* [PROBLEM DESCRIPTION]:
Starting with the line that contains "left elbow: (165, 10)" and stopping after the line that contains "left hip: (604, 54)", return each line below exactly as written, with no others.

* [THE DATA]:
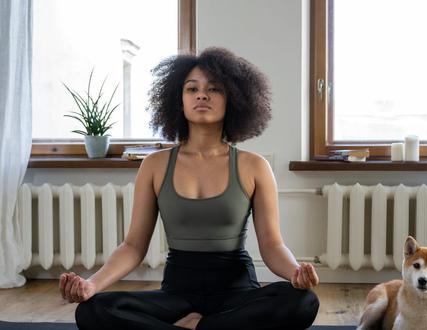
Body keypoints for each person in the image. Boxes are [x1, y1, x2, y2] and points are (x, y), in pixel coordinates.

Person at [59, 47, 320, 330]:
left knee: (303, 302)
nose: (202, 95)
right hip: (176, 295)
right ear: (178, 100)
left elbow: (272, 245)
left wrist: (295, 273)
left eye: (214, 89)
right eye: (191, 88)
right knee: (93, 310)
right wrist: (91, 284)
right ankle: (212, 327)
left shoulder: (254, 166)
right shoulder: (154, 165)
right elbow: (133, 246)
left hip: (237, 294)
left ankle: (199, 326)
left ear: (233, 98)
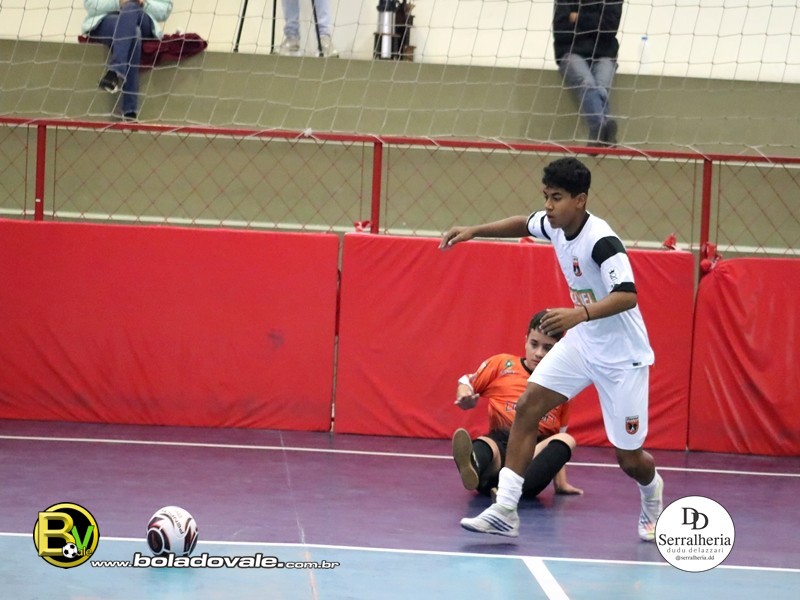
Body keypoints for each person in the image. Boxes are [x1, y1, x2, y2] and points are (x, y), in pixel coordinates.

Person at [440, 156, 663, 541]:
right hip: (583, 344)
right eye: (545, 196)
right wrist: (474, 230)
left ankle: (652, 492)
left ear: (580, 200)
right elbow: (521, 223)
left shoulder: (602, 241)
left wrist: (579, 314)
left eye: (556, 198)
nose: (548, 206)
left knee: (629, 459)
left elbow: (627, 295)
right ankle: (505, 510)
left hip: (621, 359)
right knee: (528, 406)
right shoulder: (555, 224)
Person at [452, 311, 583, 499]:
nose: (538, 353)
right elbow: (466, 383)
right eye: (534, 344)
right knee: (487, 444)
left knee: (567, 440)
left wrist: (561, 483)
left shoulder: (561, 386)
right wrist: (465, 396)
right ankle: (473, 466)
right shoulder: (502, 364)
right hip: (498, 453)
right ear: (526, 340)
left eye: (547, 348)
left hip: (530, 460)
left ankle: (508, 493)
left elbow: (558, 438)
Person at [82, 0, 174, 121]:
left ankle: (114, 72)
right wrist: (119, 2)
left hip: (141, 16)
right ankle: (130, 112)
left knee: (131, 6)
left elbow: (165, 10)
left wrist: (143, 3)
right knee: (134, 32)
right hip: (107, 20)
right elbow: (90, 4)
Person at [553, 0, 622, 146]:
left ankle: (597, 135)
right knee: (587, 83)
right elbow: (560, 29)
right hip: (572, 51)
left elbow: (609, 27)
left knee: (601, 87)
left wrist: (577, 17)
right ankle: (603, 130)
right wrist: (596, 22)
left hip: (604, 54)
==
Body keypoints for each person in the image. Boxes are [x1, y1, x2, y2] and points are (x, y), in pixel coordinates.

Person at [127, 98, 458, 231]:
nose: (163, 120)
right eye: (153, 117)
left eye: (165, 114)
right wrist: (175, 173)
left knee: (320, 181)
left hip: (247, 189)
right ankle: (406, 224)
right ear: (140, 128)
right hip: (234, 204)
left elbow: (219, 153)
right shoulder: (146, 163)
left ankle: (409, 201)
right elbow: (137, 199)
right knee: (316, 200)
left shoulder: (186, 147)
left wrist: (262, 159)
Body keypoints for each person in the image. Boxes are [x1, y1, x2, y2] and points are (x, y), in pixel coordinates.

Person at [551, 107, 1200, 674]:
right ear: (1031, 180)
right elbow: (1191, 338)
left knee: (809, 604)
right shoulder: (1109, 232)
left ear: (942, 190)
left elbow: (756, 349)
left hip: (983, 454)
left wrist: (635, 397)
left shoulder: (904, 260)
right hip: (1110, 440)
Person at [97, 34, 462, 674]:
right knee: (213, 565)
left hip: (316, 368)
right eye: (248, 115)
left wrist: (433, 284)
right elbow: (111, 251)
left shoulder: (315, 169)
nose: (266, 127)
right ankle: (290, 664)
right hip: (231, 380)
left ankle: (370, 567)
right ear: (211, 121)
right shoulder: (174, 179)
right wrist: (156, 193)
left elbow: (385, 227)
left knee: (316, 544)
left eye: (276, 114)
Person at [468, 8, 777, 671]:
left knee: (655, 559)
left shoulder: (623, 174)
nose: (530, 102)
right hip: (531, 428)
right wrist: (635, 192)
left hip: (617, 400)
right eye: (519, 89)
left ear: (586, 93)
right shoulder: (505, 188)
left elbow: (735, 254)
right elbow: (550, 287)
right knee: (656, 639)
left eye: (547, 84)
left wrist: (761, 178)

* [OUTPUT]:
left elbow: (165, 10)
left wrist: (143, 3)
right knee: (134, 32)
right hip: (107, 20)
right elbow: (90, 4)
Person at [553, 0, 622, 146]:
left ankle: (597, 135)
right knee: (587, 83)
right elbow: (560, 29)
right hip: (572, 51)
left elbow: (609, 27)
left knee: (601, 87)
left wrist: (577, 17)
right ankle: (603, 130)
right wrist: (596, 22)
left hip: (604, 54)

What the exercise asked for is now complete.